Sponsorship involves an organisation agreeing to pay a fee and, in response, having the opportunity to lend its name (and branding) to an event or activity. Any sponsorship agreement will also include other benefits, such as being given a number of free tickets for an event or being featured in PR activity associated with the activity.

Sponsorship activities are now common in the areas of sports, arts, education and leisure events, and sponsorship has become a specialist area in its own right. PR staff and advisers may become involved in the core activity (and, of course the PR element) but, increasingly, the organisation of sponsorship is being carried out by niche agencies or individuals/teams. Sponsorship provides much more opportunity for reaching target groups than traditional advertising.

How is sponsorship decided?

Any sponsorship activity should be related to the organisation’s overarching objectives. It must support the drive to achieving those objectives. The key factor is the target group the sponsorship activity is aimed at. If an organisation’s key target group is young women between the ages of 16 and 25, then sponsoring an event that mostly appeals to a completely different group may not be the best use of time and money. Equally, it’s more effective if the type of product or service has a natural ‘fit’ with the event or activity. If it doesn’t, then any such link could, potentially, be damaging.

Over the years, sponsorship has changed considerably. Traditionally, events and activities were the focus. Now, it is much more common to see television programmes, such as the weather bulletin or an entertainment programme, being sponsored.

Online PR

Online PR includes the information that an organisation has on its website and the impression people have of that image. It also covers online publications, blogging, e-newsletters and any other activity that takes place online. In addition, PR specialists can now write and issue press releases that include hyperlinks. Where those press releases appear online, complete with hyperlinks, this provides the opportunity to drive traffic back to the organisation’s site.

There is so much media now with the Internet and people, and so easy and so cheap to start a newspaper or start a magazine, there’s just millions of voices and people wanting to be heard.

Rupert Murdoch

Public affairs

Government, and representatives of government, make decisions about policy, legislation and spending. Those decisions are based on the opinions of many individuals and groups who will be affected, as well as a range of information – trends, demographics and so on.
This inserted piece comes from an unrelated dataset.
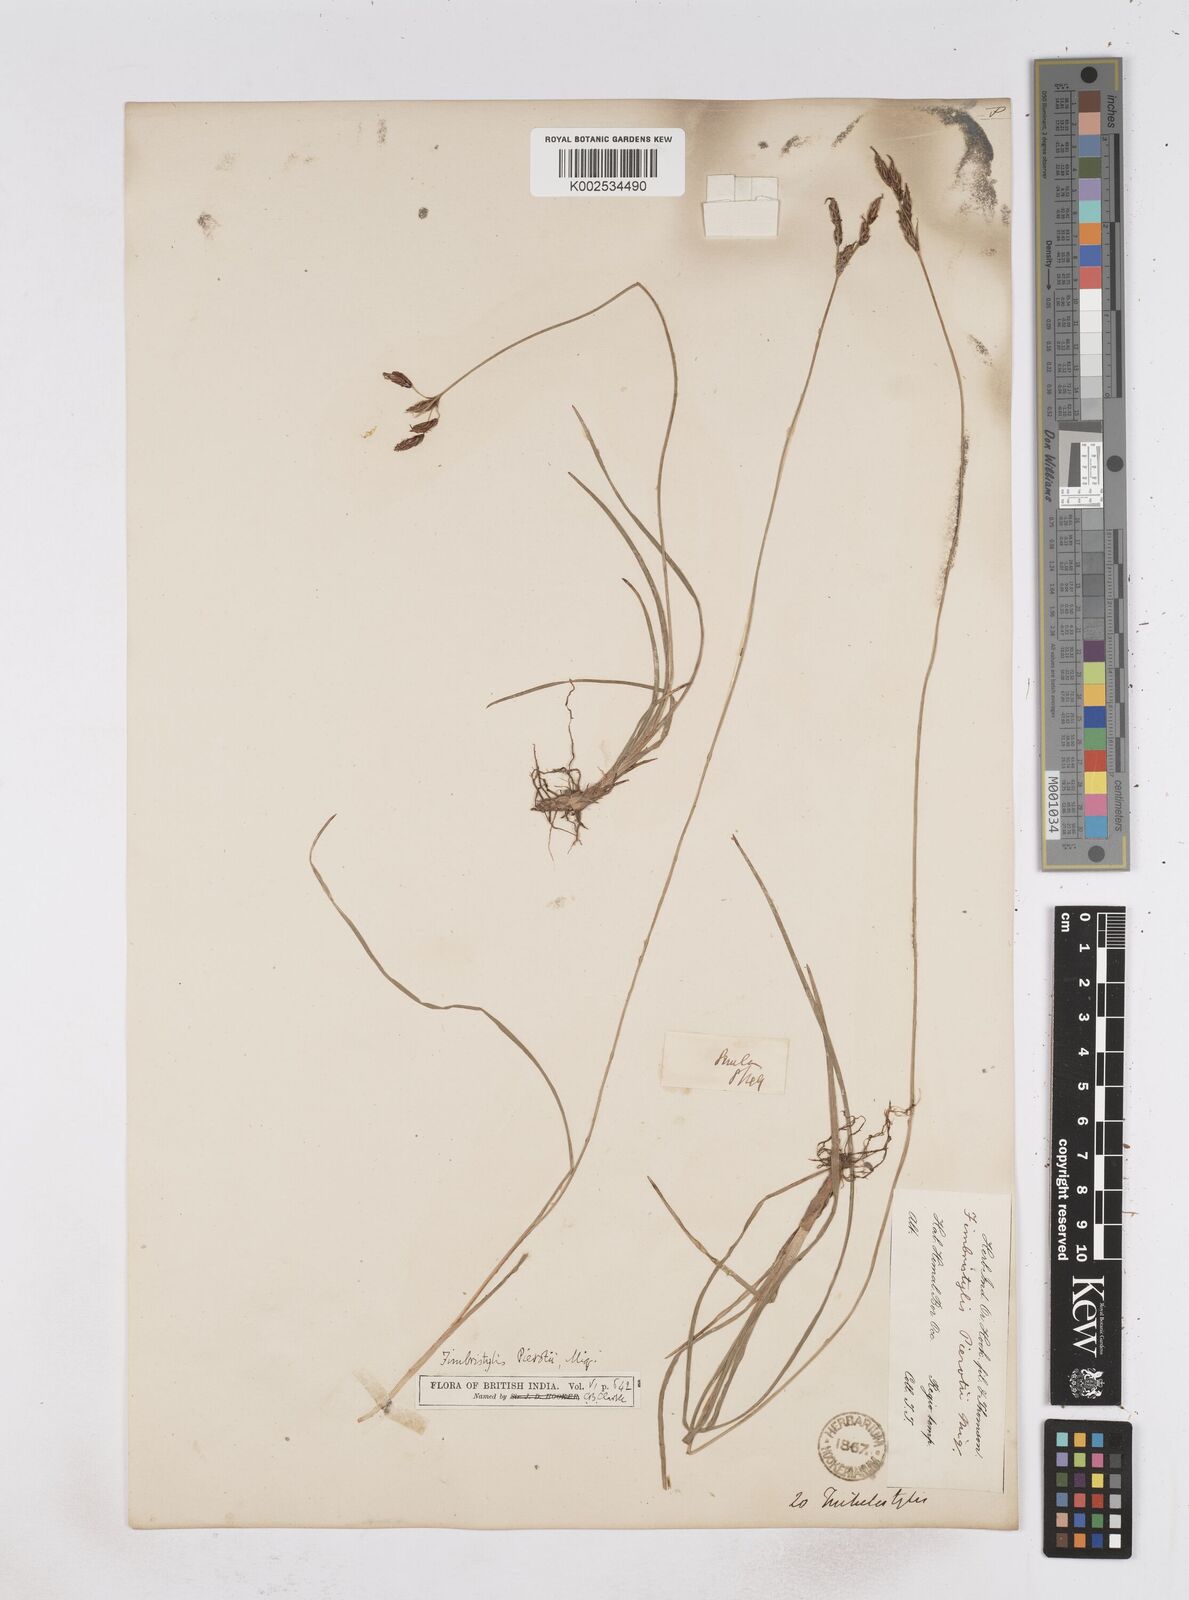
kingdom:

The public affairs specialist focuses on supporting individuals and organisations in a number of ways:

  • Obtaining the information to help them inform their thinking
  • Enabling them to contribute their views and opinions to influence government and encourage representatives to take those views into consideration.

Public affairs is also described as lobbying. Fundamentally, it is about understanding the workings of government and the ways in which individuals and organisations can get their views across effectively. It is not uncommon now, before bills are introduced into Parliament, for groups and organisations to be invited to put their views forward. That consultation can take a number of forms, such as requests for submissions or requests to appear in front of a panel.

A public affairs campaign will also consider the opportunity for generating press and media interest around a particular view to bring an element of pressure to bear. Any activity might, for example, include working with other groups and organisations to form a collective voice about a particular issue.